江口寿史 展覧会「東京彼女」レポート “街“と“時代“を“ポップ“に切り取るアーティストとしての本質

 現在、東京ミッドタウン日比谷(6F BASE Q HALL)にて、江口寿史のイラストレーション展「東京彼女」が開催中である(4月23日まで)。

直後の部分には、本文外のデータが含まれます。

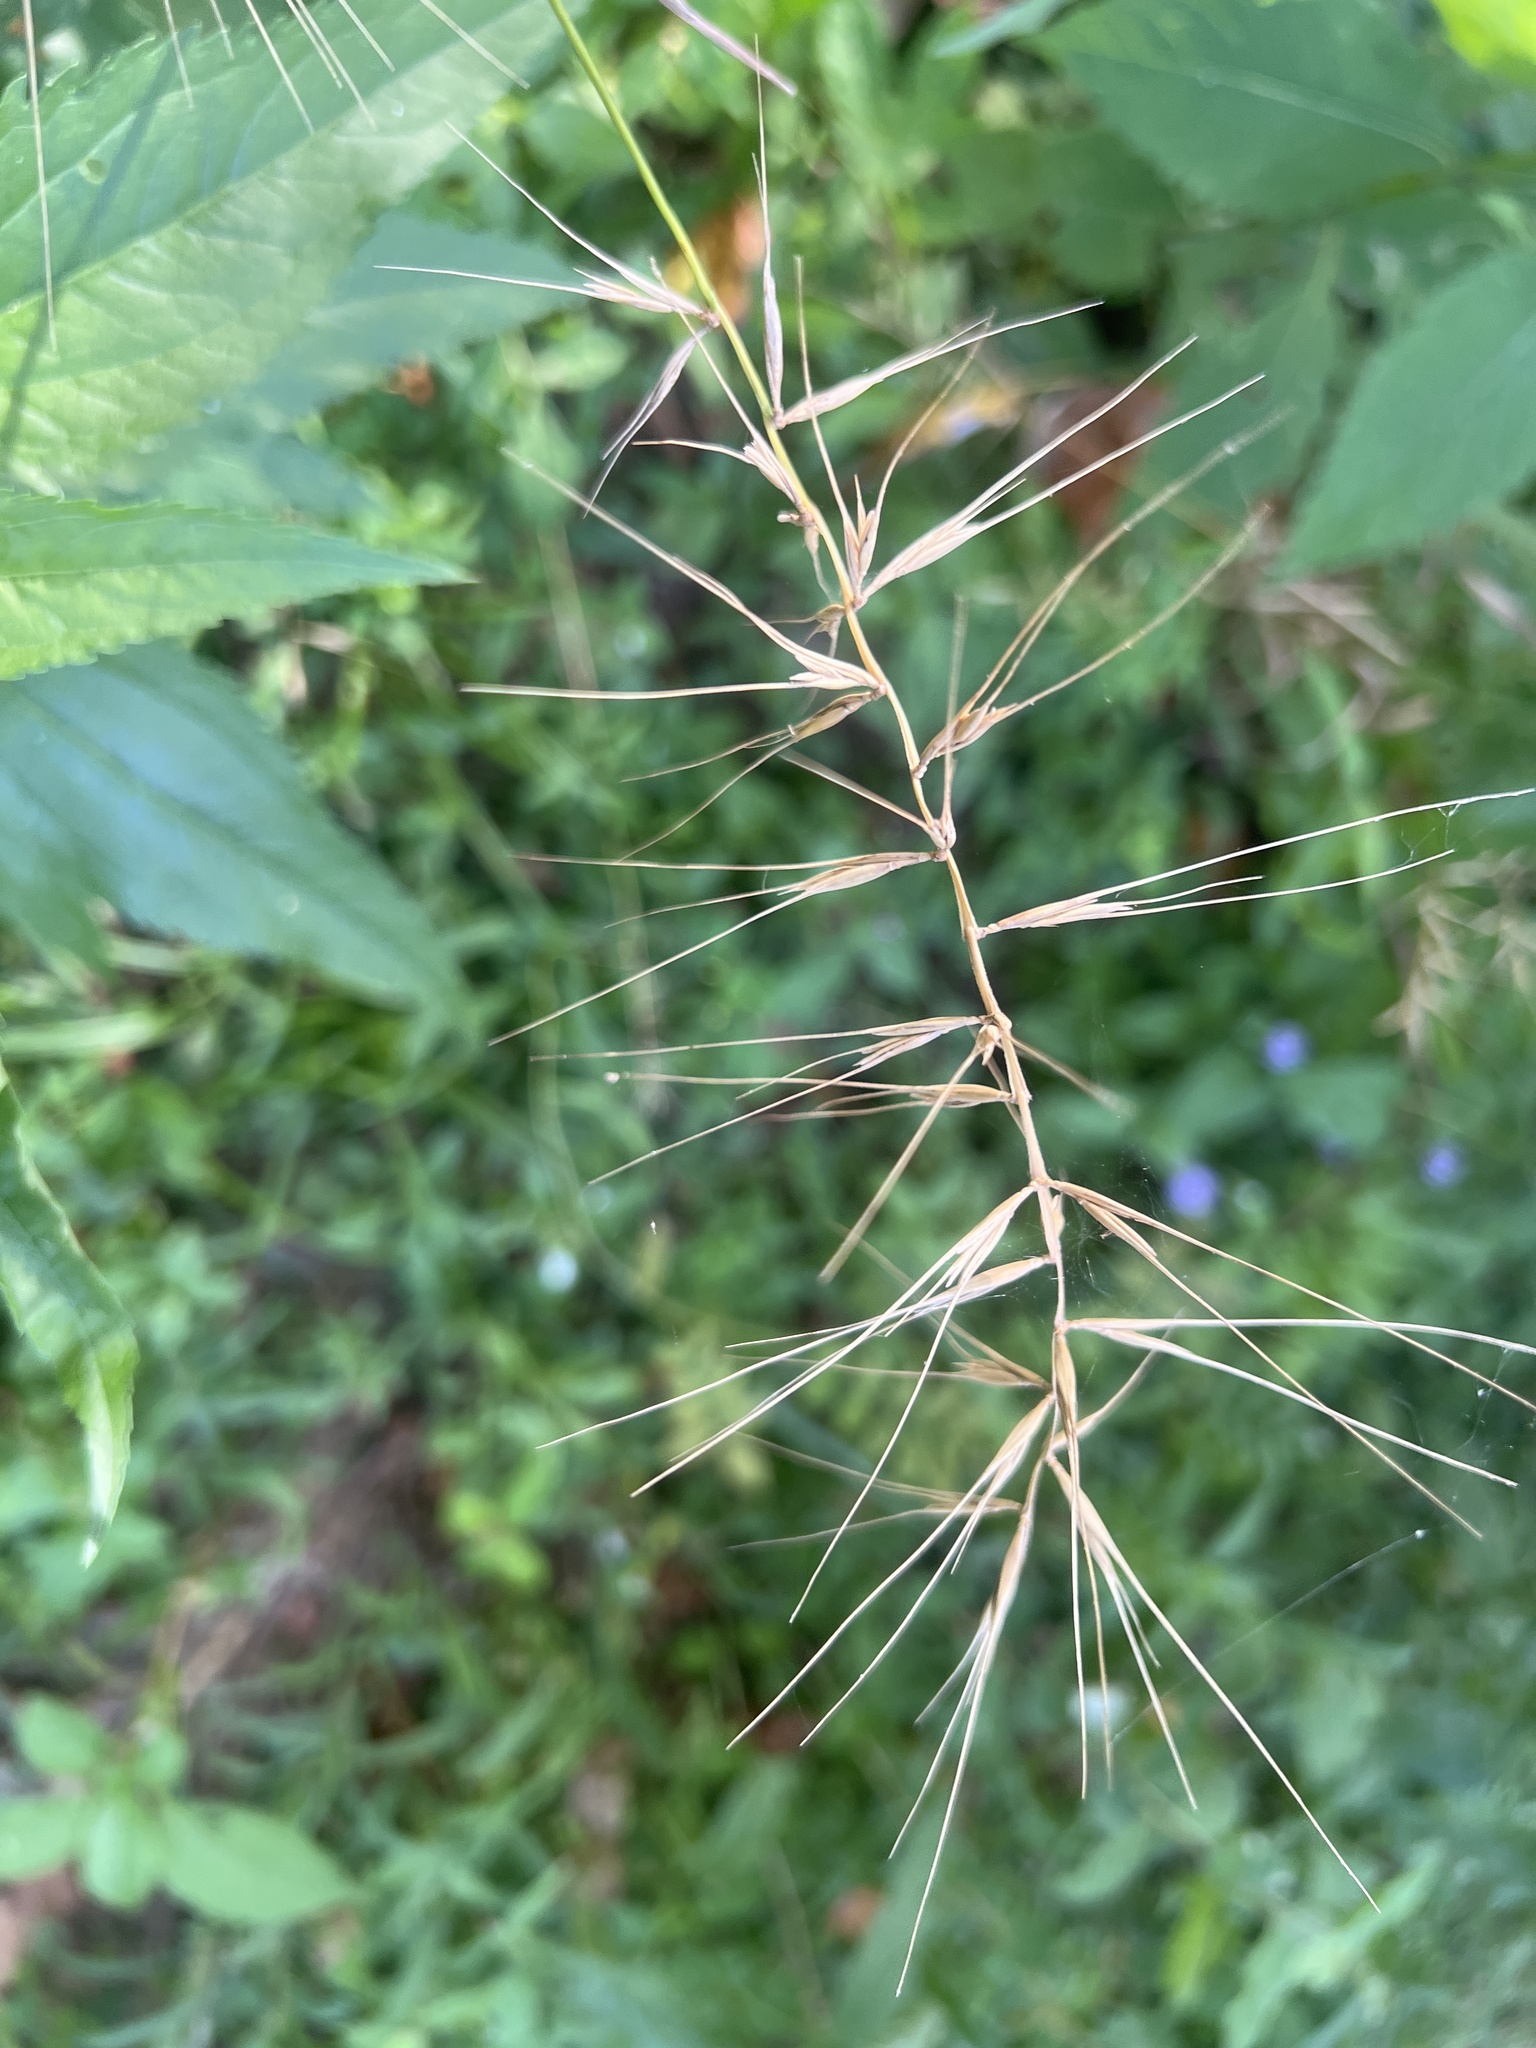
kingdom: Plantae
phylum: Tracheophyta
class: Liliopsida
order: Poales
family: Poaceae
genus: Elymus
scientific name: Elymus hystrix
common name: Bottlebrush grass
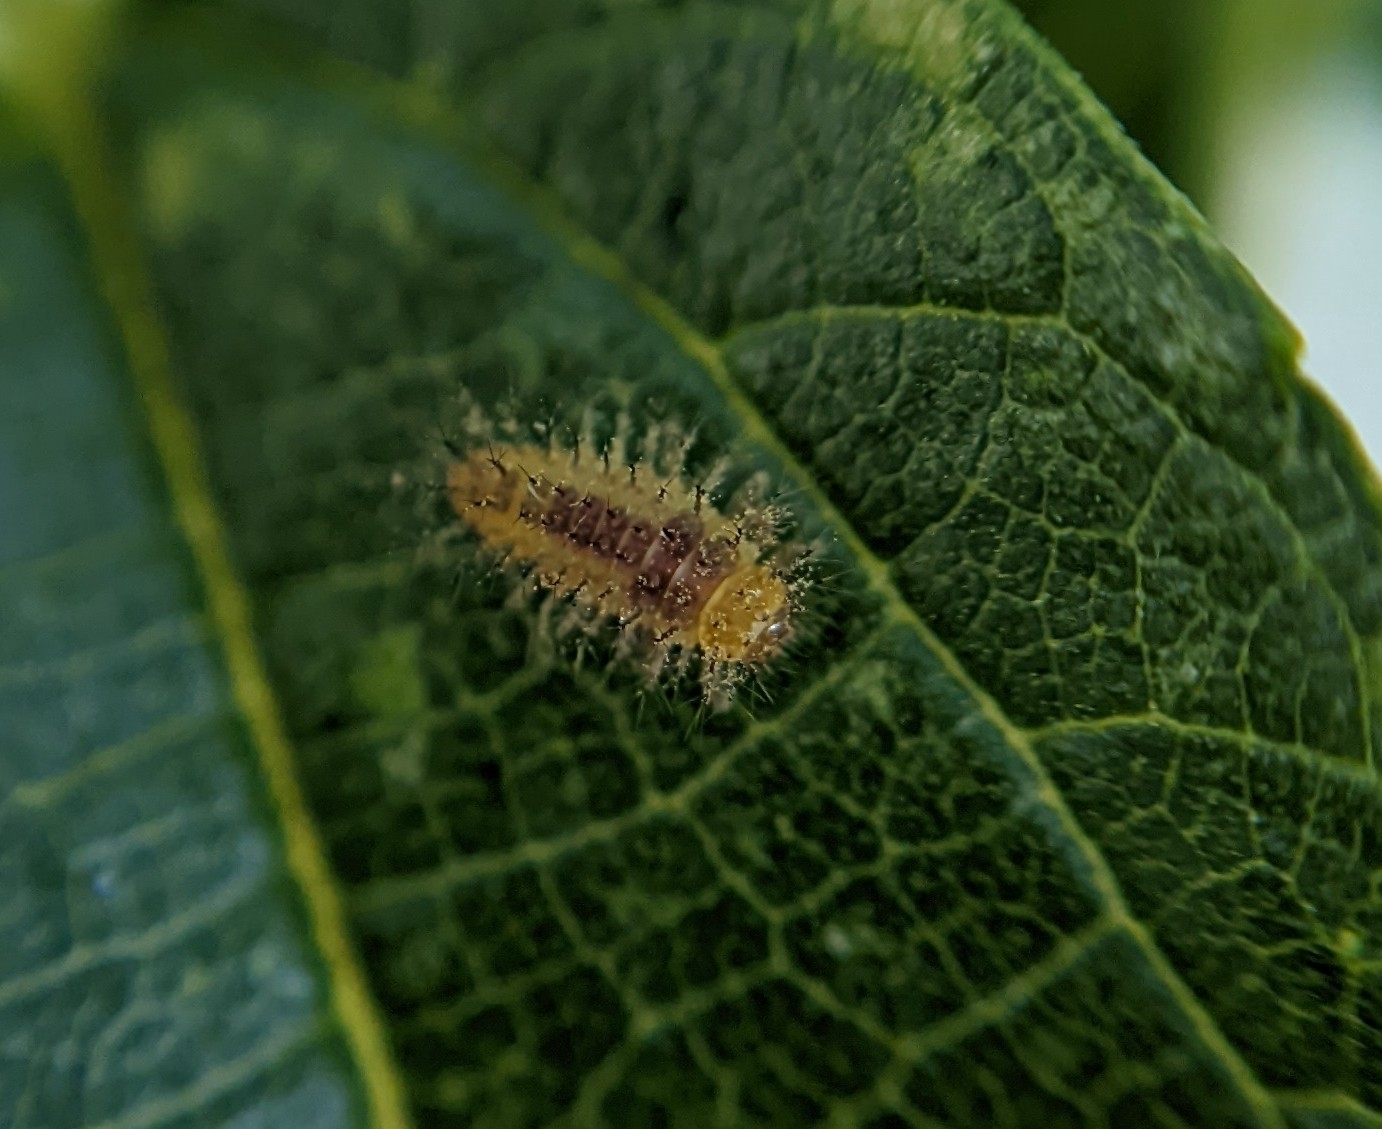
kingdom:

 江口は、『すすめ!! パイレーツ』、『ストップ!! ひばりくん!』などのヒット作で知られる漫画家だが、その一方で、ポップな作風のイラストレーターとしても人気が高く、同展では、そんな彼の膨大なイラストレーションの中から、「街(=東京)」と「女性(=彼女)」に焦点を当てた作品が集められている(同展のための描き下ろし作品もアリ)。

“街”の姿と“時代”を切り取るアーティスト

 そもそも江口といえば、漫画作品においても、「街」を重要なモチーフとして描いてきた作家である。「街」というものは、知らない者同士が集まり、出会い、そして、偶然のドラマを生み出すための装置であり、刻一刻とその姿を変貌させている。

 江口は、イラストレーション作品においても、そんな実在の「街」の姿を美しい女性たちの背景として描きとどめており、それは、「彼女」らのリアルなメイクやファッションとともに、(写真や映像とはひと味違う)ある種の生々しい時代の“記録”にもなっているのだ。
 これはもはや、竹久夢二や鏑木清方、あるいは、葛飾北斎や喜多川歌麿らと同等の仕事をしている、といってもいいかもしれない。

注目すべきはパントーン作品

 ところで、いまイラストレーターを志している若い人の多くは、PCを使って作画していることだろうが、そういう人たちにこそ、同展で展示されている、80年代のパントーン(=色のついたスクリーントーンを想像されたい)を駆使した作品を見てほしいと思う。これは、同じ“パントーン使い”であるイラストレーター・鈴木英人に“共鳴”したものであると同時に、新しい“絵”や“色”の可能性を求めた開拓精神の表われでもあったはずだ(そうした絵描きとしての貪欲さはいまもまったく失われてはおらず、現在の江口はPCの作画ソフトを積極的に仕事に取り入れている)。

江口寿史が描くギターが象徴するもの

 個人的には、「音楽」をテーマにしたイラストレーションの数々に惹かれた。とりわけ、「ギターと女性」を描いた作品群のなんと素晴らしいことか。あらためていうまでもなく、ギターのボディは艶かしい女性の身体のラインを想起させるものであり、そういう意味では、他の絵よりも数段色気が増しているとさえいえよう。

 また、それと同時に、ギターとは、「彼女」たちがたった1人で世界と立ち向かうための“武器”の象徴でもある。だから江口が描くギター少女の多くは、強い視線でこちらを睨みつけているのかもしれない。

 いずれにせよ、展示作品の数もさることながら、東京ミッドタウン日比谷というオシャレな“場”の雰囲気もあいまって、同展は、江口寿史が本質的に持っている、極めて都会的でポップなセンスを最大限に引き出せているといえるだろう。何かと、締切を守らないだの、原稿を落とすだのといわれがちな作家ではあるが、彼が時代を代表するアーティストの1人であることは間違いない。

 江口寿史という偉大なアーティストの仕事をリアルタイムで見られる悦びを、いまはじっくりと噛み締めていたいと思う。